Bond: EPA Rule Would Effectively Ban Coal
Earlier this month, tea party groups representing millions of Americans urged Congress to oppose the Environmental Protection Agency’s new greenhouse gas emissions regulation for power plants.
Last month’s federal court decision upholding parts of the EPA’s global warming regulatory agenda make these grass-roots groups’ actions even more timely and the stakes higher.
Currently, coal accounts for about 50 percent of our nation’s electricity, and in many Midwestern states such as Missouri, roughly 80 percent. Despite facts like these, the EPA’s development of New Source Performance Standards would result in a ban on coal.
Under this proposed rule, the EPA abandoned agency precedent recognizing differences between fuel types, requiring instead that all new fossil-fuel-generating facilities meet the same emissions limit.
With a wink and a nod, the EPA unabashedly ignores the fact that currently this emissions limit can be met by only one fuel — natural gas. After all, there is currently no demonstrated, commercially available carbon capture and storage technology that can be installed on a coal plant to satisfy this standard.
In effect, through this one rule alone, not to mention the scores of other damaging regulations the agency has proposed, the EPA is forcing the abandonment of coal, one of America’s most abundant natural resources.
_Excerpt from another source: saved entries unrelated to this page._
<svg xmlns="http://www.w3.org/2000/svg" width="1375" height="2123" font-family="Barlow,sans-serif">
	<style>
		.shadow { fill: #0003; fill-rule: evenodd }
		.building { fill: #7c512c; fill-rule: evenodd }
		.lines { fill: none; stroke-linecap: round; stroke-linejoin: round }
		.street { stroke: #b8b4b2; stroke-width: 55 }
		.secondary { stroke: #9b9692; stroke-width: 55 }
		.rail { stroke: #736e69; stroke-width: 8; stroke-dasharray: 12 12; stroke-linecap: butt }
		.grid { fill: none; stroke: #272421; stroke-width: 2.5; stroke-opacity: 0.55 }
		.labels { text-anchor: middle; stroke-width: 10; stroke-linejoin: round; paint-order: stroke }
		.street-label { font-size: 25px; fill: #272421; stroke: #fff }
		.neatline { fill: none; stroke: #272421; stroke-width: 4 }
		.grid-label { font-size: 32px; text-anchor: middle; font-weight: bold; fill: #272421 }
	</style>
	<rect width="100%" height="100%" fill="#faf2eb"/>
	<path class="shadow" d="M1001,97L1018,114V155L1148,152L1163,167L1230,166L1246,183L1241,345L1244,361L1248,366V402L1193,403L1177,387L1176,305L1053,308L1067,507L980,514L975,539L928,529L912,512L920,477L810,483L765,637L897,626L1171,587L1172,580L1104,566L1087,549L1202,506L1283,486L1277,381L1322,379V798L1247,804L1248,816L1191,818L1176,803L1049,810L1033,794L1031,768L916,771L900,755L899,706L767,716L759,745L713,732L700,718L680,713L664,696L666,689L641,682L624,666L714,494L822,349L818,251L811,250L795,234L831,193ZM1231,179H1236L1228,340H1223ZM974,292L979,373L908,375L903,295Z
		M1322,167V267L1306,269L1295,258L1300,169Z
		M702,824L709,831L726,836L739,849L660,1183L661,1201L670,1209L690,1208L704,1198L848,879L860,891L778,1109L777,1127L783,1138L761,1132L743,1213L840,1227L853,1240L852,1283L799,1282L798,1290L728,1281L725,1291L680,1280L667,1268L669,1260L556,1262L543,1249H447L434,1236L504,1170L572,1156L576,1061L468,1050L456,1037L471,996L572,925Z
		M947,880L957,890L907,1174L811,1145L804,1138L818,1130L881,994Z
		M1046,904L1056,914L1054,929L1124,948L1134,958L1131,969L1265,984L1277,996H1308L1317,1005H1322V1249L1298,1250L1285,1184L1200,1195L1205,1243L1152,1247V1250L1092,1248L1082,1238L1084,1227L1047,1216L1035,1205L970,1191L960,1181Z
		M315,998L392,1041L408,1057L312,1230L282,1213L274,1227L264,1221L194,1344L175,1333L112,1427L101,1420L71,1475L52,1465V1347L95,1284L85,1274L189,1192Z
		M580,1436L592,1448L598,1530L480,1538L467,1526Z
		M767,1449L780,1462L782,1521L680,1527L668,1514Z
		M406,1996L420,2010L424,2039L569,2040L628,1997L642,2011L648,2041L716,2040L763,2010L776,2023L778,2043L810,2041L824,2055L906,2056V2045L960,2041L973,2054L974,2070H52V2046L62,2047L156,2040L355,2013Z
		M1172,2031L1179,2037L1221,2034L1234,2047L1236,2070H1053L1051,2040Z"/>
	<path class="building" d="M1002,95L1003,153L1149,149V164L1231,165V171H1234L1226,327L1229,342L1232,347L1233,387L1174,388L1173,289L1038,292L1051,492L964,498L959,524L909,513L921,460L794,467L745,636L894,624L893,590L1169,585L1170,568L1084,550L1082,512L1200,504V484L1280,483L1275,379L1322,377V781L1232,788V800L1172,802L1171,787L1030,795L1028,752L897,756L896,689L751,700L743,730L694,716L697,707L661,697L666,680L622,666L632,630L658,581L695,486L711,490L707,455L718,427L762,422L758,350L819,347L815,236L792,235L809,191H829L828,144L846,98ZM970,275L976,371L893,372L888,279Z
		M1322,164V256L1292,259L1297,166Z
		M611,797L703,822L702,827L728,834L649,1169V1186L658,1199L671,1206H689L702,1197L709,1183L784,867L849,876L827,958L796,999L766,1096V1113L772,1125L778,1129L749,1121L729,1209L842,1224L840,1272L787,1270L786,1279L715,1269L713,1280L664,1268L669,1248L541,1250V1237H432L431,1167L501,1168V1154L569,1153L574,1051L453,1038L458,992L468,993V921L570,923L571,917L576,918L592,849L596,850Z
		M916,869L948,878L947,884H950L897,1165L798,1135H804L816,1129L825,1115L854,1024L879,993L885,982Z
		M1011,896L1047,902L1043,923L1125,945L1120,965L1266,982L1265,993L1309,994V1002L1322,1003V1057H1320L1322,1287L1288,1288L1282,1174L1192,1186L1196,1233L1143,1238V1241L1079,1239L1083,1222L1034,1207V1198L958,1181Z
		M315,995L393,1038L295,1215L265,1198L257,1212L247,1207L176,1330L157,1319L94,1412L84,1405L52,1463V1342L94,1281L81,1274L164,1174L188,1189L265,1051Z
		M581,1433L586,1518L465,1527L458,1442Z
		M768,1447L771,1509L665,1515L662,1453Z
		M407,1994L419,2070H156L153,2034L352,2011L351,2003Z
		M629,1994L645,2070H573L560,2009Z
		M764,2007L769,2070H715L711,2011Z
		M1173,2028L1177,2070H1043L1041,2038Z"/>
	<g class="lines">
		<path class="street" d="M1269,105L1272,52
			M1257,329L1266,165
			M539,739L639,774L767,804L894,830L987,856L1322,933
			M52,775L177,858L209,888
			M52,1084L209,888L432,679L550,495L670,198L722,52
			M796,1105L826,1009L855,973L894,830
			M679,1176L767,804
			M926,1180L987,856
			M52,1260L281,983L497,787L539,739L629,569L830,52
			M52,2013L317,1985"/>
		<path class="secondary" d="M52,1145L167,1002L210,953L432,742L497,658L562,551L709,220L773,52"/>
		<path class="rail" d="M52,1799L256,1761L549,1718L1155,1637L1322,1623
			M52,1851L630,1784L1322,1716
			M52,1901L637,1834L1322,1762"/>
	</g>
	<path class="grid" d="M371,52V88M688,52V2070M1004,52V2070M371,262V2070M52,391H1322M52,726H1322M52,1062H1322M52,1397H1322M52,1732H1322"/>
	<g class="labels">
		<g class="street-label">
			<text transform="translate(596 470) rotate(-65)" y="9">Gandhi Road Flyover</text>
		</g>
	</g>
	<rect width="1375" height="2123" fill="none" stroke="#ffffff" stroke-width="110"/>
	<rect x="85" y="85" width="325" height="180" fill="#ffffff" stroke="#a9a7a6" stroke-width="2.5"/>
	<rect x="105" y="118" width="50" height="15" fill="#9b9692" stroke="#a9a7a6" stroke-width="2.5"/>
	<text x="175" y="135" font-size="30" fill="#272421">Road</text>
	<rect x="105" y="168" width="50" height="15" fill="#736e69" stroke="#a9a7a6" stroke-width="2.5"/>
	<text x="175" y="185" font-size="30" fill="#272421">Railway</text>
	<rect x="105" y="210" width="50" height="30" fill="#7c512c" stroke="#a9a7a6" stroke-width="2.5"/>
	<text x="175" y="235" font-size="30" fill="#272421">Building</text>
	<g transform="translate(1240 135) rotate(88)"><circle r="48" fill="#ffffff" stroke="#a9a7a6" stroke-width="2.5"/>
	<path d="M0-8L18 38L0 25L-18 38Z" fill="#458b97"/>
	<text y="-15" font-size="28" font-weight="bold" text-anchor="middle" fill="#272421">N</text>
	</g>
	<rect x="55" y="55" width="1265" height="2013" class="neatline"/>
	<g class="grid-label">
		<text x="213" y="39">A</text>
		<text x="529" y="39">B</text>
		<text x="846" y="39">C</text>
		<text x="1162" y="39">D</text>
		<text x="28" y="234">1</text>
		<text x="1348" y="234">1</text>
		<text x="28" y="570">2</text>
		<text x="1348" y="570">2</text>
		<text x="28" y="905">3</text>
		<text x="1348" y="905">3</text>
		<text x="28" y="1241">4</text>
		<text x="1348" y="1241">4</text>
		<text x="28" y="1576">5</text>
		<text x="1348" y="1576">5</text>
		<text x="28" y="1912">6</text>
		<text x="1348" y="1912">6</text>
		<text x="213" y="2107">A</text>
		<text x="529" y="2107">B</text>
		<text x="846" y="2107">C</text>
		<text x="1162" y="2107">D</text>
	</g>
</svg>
As Americans we can agree that cleaner energy and protecting the environment are important goals. But so, too, is reliable and affordable energy Americans need to run their businesses, cool their homes and offices, and power their computers; so too is moving America toward energy self-sufficiency and diversity as demand continues to skyrocket; and so too is protecting our still-fragile economy and the jobs of hardworking Americans in coal-dependent states.
Regardless of your political stripe, it is critical that Americans educate themselves about this rule and join grass-roots groups to speak out in opposition before unelected bureaucrats in Washington succeed in jeopardizing America’s energy and economic future.
A former Republican Senator from Missouri, Kit Bond was a senior member of the Environment and Public Works Committee. After leaving the Senate, he formed Kit Bond Strategies, where he advises a wide range of clients, some of which have interests in the energy sector.